10.The application of chimney technique in TEVAR of aortic arch lesions
Wei GUO ; Hongpeng ZHANG ; Xiaoping LIU ; Tai YIN ; Xin JIA ; Jiang XIONG ; Xiaohui MA ; Minhong ZHANG ; Faqi LIANG ; Guohua ZHANG
Chinese Journal of General Surgery 2010;25(7):536-539
Objective To evaluate the feasibility of chimney technique during thoracic endovascular aneurysm repair(TEVAR) in aortic arch lesions. Methods The stent-graft was deployed covering super arch branch artery in arch lesions in case there was not enough landing zone. A chimney stent was put in the super arch branch artery. We retrospectively analyzed the data of this group, aiming at summarizing the indications, methods, results and complications of chimney technique. Results From August 2004 to August 2009, 27 aortic arch lesions were treated by TEVAR with chimney stent, male/female ratio was 25/2, average age was 67. 2 ±3. 8 years, including3 chimney stents for innominate artery, 11 chimney stents for left common carotid artery and 13 chimney stent for left subclavian artery.

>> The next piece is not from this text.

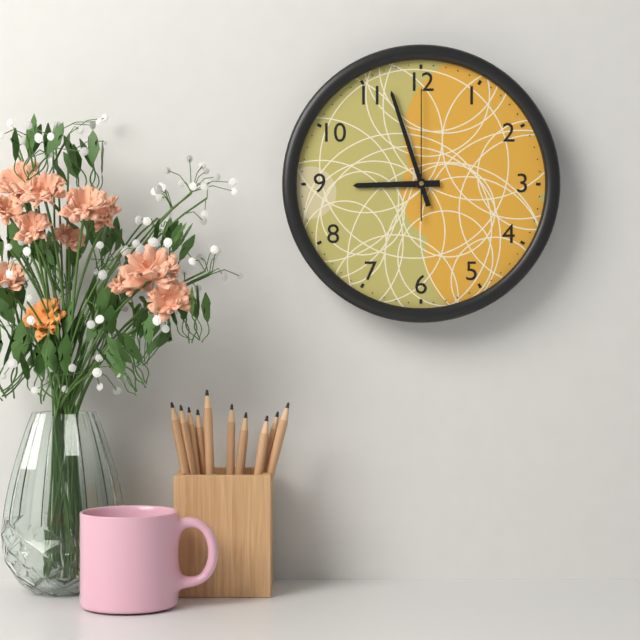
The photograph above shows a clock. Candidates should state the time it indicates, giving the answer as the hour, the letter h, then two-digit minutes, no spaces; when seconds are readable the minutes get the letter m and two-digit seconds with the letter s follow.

Type I endoleaks were encountered in 18. 5% (5/27) of this group by final angiogram. Left common carotid artery dissection was caused by puncture in one case. One patient died of respiratory failure. There was no postoperative stroke nor bleeding. Discharged patients were followed up from 3 to 60 months, averaging at 16. 8 months. There was one death from MI 4 years later. There was minor stroke and left subclavian artery chimney stent occlusion in one each cases during the follow-up. All endoleaks were sealed without stent migration. Conclusion Chimney technique improves the length of landing zone and decreases effectively the endoleak rate.